The teachers are not fighting for luxuries. Public schools have deteriorated in recent years as a result of government cuts in public spending. According to data supplied by Mr. Shlomo Weinberg, the secretary of the HSTO in the Carmel Region, the education budget was cut in the last 5 years by NIS 4.5 billion. This means that 285,000 hours were slashed from the high schools – about 8.5 hours per week for each student! Moreover, according to Weinberg, the New Horizon agreement gives headmasters extra powers that will result in a break between teachers and headmasters, for the latter will have authority to fire teachers easily.

Mr. Ghazi Ayub, the secretary of the Triangle Region of the HSTO (Arab schools), put it very simply: “We will not accept New Horizon by any means. It is an attempt to bring the Dovrat Reform in through the back door after we threw it away through the front door. We are fighting for conditions that will allow us to attract young teachers to the system with better conditions of work and better salaries.”

WAC, as a new Trade Union Association that aims at building a broad democratic nonsectarian labor movement, supports the strike of the teachers. Together with HSTO, it has organized solidarity meetings in Arab communities.

The stakes are great. The Government sees this fight as a test of its ability to stick to budgetary discipline and not give in to public demands. The teachers have nothing to lose: they reached a level of frustration and a feeling of degradation so deep that they prefer to lose their jobs rather than return to work under the old conditions.

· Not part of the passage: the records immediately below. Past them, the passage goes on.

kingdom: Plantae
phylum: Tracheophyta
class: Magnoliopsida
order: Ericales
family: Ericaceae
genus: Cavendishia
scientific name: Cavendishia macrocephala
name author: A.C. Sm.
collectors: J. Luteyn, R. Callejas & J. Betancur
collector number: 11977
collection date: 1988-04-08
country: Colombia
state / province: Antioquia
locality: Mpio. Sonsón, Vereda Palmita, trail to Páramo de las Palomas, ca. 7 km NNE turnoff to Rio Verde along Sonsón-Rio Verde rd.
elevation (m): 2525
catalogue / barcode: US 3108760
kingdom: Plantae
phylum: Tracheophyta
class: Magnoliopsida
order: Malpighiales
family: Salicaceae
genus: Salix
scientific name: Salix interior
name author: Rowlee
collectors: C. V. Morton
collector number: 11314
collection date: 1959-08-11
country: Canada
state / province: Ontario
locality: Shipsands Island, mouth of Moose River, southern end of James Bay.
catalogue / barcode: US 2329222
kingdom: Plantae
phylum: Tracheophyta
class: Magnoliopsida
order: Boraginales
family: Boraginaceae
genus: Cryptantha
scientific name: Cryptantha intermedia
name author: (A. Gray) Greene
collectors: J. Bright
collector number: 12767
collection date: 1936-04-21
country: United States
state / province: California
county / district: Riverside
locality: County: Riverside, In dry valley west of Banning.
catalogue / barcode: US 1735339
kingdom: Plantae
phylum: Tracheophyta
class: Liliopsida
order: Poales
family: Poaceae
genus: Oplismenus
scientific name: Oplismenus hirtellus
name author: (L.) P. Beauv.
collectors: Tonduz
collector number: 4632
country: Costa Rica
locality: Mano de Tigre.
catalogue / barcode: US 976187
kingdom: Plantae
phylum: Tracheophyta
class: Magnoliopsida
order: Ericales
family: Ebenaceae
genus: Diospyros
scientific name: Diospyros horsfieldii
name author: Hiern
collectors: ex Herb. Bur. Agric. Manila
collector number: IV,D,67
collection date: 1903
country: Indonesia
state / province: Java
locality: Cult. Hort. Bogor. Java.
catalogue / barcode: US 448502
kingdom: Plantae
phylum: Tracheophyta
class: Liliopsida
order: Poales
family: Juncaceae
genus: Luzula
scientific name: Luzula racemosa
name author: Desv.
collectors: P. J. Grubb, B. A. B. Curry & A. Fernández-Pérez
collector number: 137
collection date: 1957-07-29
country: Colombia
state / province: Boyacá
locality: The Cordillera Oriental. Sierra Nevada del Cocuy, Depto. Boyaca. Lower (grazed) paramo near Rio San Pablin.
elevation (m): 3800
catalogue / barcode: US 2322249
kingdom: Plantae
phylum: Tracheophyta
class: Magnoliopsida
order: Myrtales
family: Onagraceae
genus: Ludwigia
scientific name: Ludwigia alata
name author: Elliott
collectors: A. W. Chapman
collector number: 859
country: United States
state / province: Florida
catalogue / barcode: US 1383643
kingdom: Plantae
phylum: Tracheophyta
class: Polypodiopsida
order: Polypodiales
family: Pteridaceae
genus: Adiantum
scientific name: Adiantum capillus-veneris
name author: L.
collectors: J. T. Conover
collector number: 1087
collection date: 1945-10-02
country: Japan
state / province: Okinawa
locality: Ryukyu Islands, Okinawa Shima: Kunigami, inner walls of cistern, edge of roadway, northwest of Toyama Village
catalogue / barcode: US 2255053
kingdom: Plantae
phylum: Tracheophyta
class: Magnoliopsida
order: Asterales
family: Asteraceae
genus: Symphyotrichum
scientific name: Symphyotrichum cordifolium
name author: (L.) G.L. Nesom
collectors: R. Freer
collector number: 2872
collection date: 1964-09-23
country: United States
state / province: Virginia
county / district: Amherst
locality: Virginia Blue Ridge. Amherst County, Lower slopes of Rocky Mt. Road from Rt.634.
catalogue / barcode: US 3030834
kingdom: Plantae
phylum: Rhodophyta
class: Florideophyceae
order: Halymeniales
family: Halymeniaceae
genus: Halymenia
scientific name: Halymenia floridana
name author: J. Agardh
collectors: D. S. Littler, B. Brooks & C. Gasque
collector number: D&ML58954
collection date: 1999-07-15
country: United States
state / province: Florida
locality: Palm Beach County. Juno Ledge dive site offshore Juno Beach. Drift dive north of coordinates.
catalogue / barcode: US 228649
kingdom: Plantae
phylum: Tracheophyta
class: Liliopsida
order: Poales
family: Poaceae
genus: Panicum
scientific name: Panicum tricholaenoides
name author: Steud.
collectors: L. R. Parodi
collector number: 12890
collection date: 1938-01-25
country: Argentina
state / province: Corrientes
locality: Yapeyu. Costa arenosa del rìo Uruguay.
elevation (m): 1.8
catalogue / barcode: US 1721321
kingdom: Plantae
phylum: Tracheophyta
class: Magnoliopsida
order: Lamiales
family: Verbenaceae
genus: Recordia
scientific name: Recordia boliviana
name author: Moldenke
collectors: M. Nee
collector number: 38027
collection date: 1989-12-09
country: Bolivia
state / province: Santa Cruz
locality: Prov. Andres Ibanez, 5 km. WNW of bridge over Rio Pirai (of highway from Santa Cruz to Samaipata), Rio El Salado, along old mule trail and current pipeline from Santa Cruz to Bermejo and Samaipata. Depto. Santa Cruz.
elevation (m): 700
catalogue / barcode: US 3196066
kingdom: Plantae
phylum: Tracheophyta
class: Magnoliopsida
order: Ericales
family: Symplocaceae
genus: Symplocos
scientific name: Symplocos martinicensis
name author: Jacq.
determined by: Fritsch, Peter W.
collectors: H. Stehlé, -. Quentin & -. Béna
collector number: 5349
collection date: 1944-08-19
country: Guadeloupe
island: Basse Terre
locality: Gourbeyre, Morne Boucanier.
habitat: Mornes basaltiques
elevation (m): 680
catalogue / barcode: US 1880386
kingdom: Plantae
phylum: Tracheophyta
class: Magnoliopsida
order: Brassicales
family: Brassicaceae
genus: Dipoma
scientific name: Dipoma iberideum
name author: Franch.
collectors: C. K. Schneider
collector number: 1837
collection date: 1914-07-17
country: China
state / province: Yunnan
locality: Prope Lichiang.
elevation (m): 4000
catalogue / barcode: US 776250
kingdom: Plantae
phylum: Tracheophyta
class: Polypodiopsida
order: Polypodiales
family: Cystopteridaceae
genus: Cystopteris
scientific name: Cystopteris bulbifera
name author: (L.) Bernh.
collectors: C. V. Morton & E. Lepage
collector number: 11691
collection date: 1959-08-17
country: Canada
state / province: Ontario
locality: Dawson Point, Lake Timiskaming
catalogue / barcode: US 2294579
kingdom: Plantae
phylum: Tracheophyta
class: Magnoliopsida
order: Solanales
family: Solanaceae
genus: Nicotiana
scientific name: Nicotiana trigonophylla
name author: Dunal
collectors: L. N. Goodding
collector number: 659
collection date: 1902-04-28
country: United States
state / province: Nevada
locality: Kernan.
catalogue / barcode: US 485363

At the moment of this writing (28.11.07), the struggle seems at a stalemate. The support HSTO has gained, and the amazing energies of its members and their students, could prove to be a new beginning for a social movement in Israel . We at WAC will do whatever we can to materialize this promise, so that Arab and Jewish teachers and students, as well as all workers, can find new ways of organizing and fighting to create a future for all.